Not this year: Financial aid for undocumented students dies
Legislation that would make undocumented students eligible to receive financial aid does not have enough votes to pass in the state House of Representatives, the bill’s sponsors say.
“It doesn’t look good for that bill. There are a lot of my colleagues that are telling me, ‘Not this year,'” said state Rep. Roland Lemar, D-New Haven, who was trying to win votes for the bill.
With 76 votes needed to pass it, that means at least 12 of the 87 Democrats in the House are not on board.
The legislation has the support of UConn President Susan Herbst and Regents President Mark Ojakian. It would make undocumented students eligible to apply for aid from the $140 million pool those public college systems collectively provide.
The state Senate last month voted 21 to 13 along mostly partisan lines to approve the bill.
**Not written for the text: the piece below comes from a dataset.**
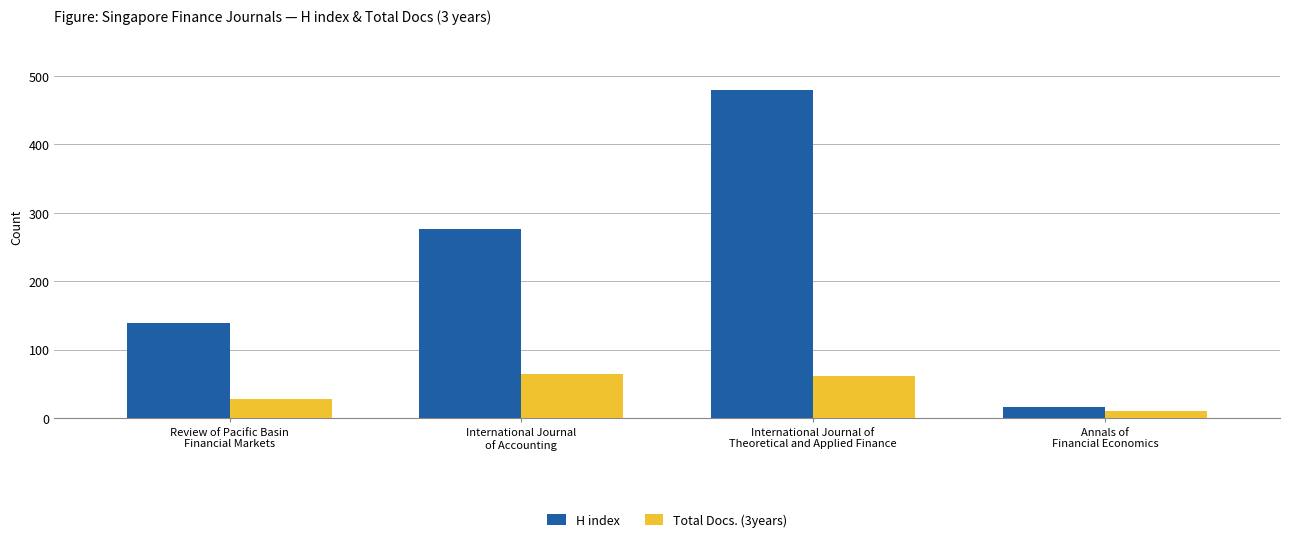

What is the difference between the maximum and second lowest values in the Total Docs. (3years) series?

36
Still hoping for a last-minute vote, supporters of the legislation, who call themselves “Dreamers,” came to the state Capitol wearing caps and gowns and holding a clock counting down the time remaining for legislators to pass the bill.
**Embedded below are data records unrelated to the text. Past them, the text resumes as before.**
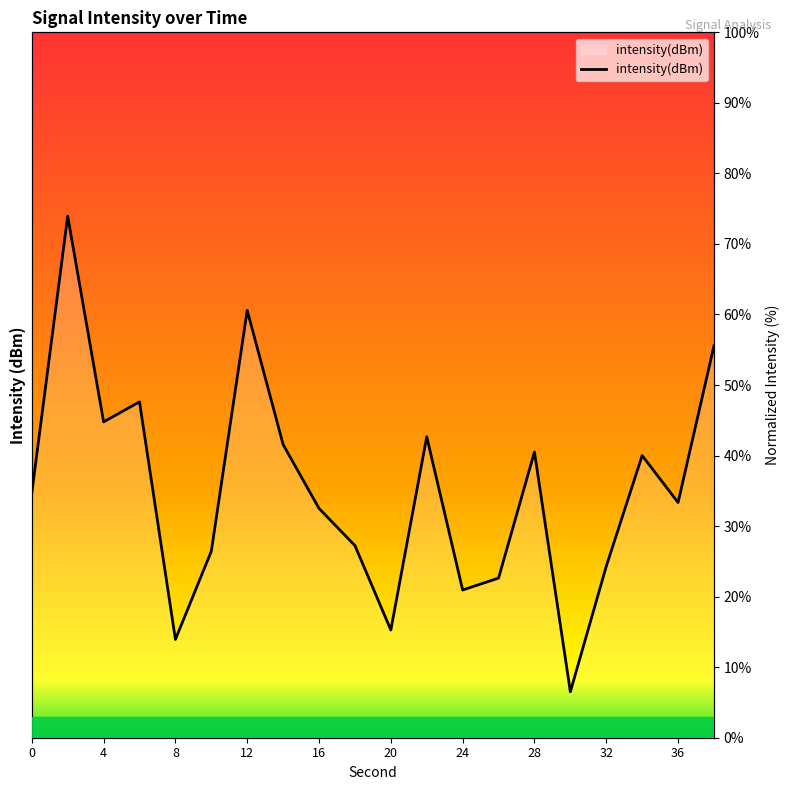

What is the sum of the values at 8 and 28?

54.4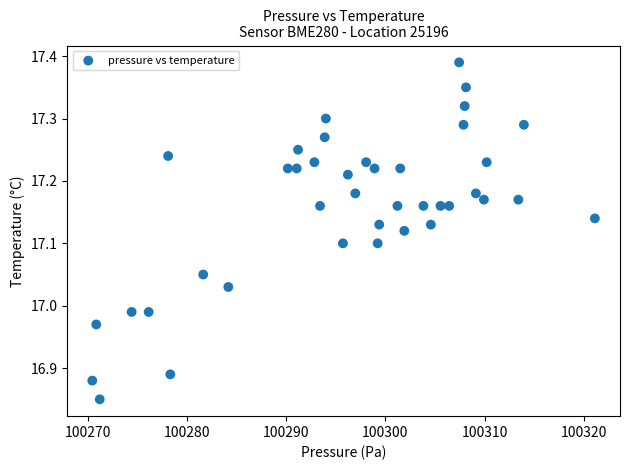

What is the range of Y values (max minus min)?

0.5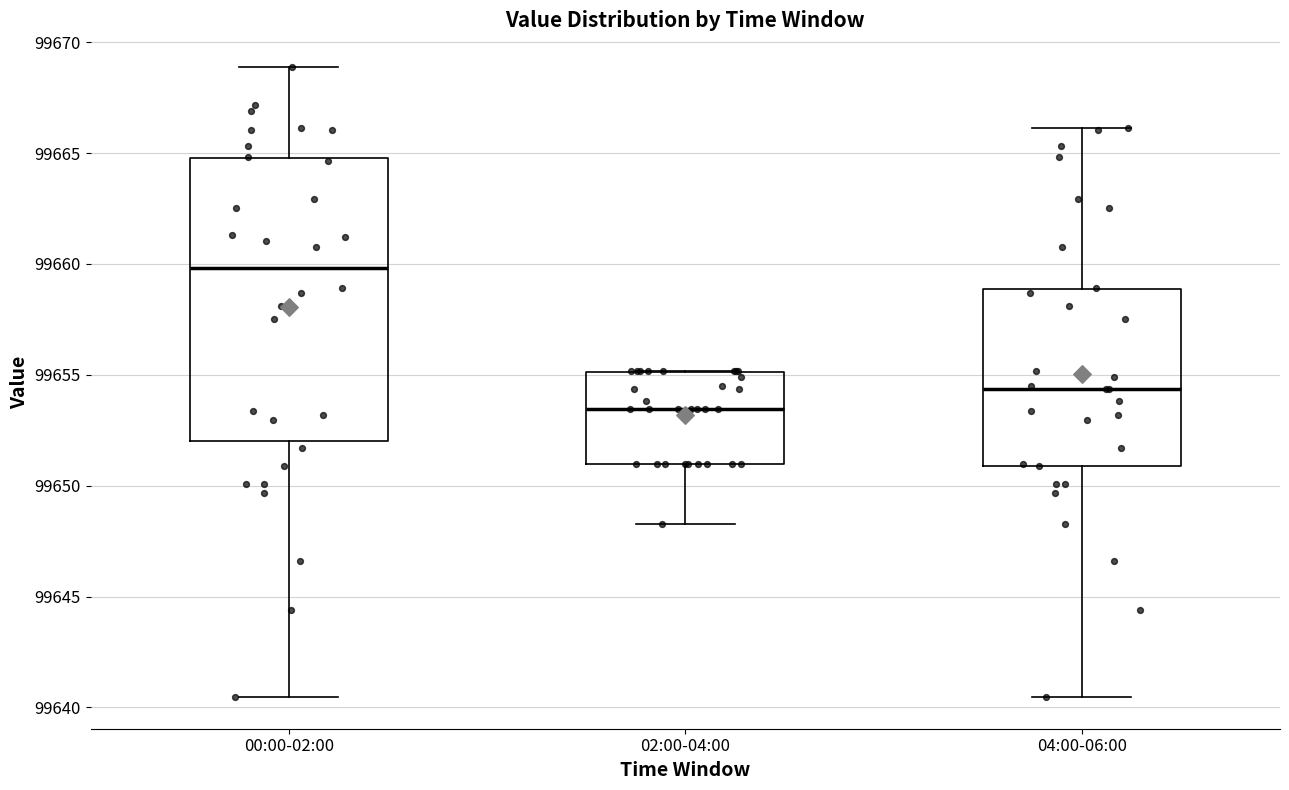

Reading left to right, transcribe this box plot: for each box, give where its median line is, the range the box spans, and where its two whiskers end, as read against the y-axis. The values are not printed on the chart, so give them approximately, as read against the axis.

00:00-02:00: median 99660.0, box 99652.0 to 99665.0, whiskers 99640.5 to 99669.0
02:00-04:00: median 99653.5, box 99651.0 to 99655.0, whiskers 99648.5 to 99655.0
04:00-06:00: median 99654.5, box 99651.0 to 99659.0, whiskers 99640.5 to 99666.0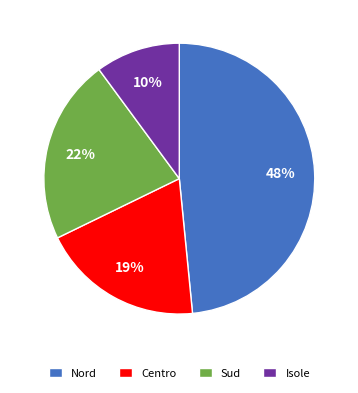

What percentage is the Centro slice, to the nearest percent?

19%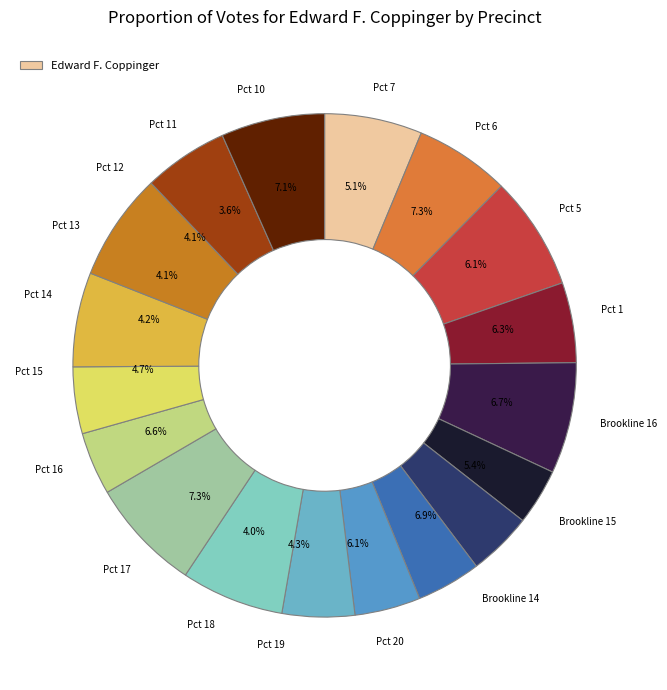

Count the number of slices in the pie.

18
“Institutional aid will be a dream come true for me,” said Angelica Idravo, an undocumented resident who works two jobs so that she can attend Western Connecticut State University part time. “We will be here fighting to the end. If it doesn’t pass, we will be back next year.”
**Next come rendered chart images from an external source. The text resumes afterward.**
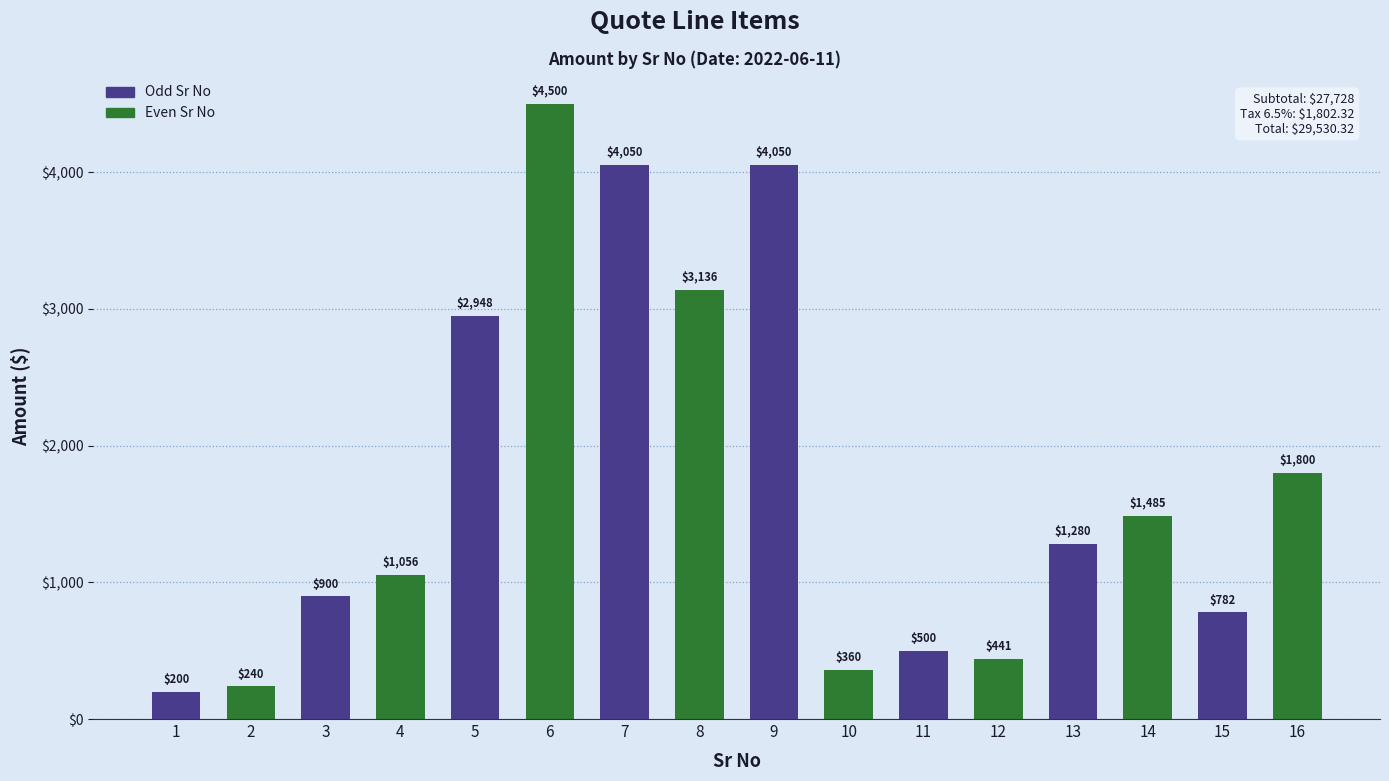

What is the sum of the values at 13 and 5?

4228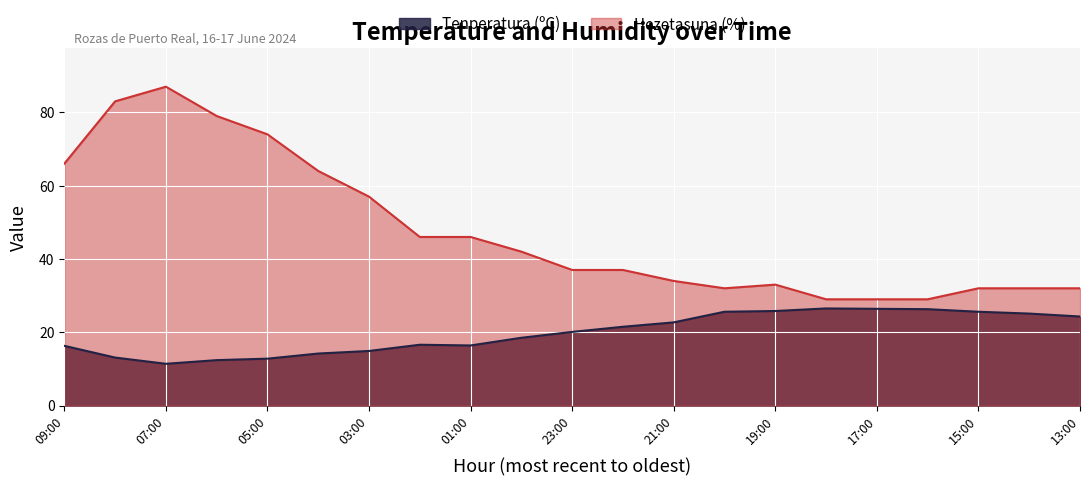

Reading right to left, list all the values displayed in this chart.

Tenperatura (ºC): 24.3	25.1	25.6	26.3	26.4	26.5	25.8	25.6	22.7	21.5	20.1	18.5	16.4	16.6	14.9	14.2	12.8	12.4	11.4	13.1	16.3
Hezetasuna (%): 32.0	32.0	32.0	29.0	29.0	29.0	33.0	32.0	34.0	37.0	37.0	42.0	46.0	46.0	57.0	64.0	74.0	79.0	87.0	83.0	66.0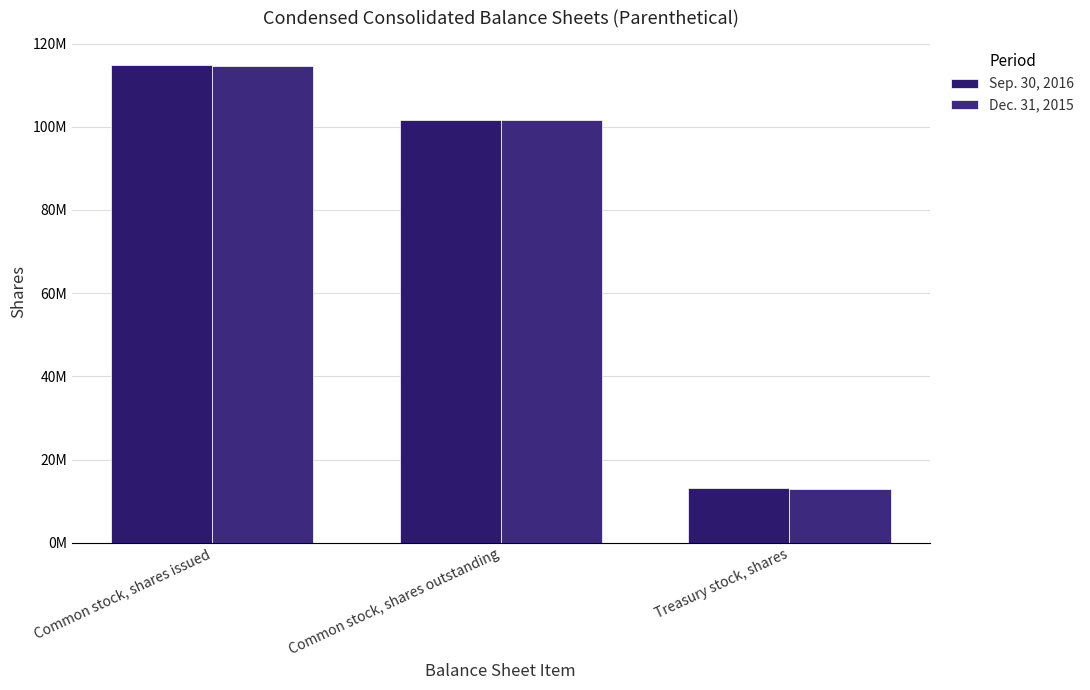

Which series changed the most between Common stock, shares outstanding and Treasury stock, shares?

Sep. 30, 2016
Lemar called it “morally indefensible’ during a press conference Wednesday that financial aid is not available to these students who have lived in the state for years.
“It is morally indefensible that we are going to fail for a second straight year. We will be back next year,” he said.
Opponents said they foresaw crowding some legal residents out of the financial aid pool if undocumented students were given access. Concerns also were raised about the timing of expanding financial aid when state funding is being cut for public colleges and universities.
The state budget expected to be debated today will cut state funding for the Regents system, which includes the 12 community colleges and four regional state universities, by $25.3 million, or 7.1 percent. UConn was cut by $19.1 million, a 7.7 percent reduction.
Note: An earlier version of this story incorrectly identified Roland Lemar.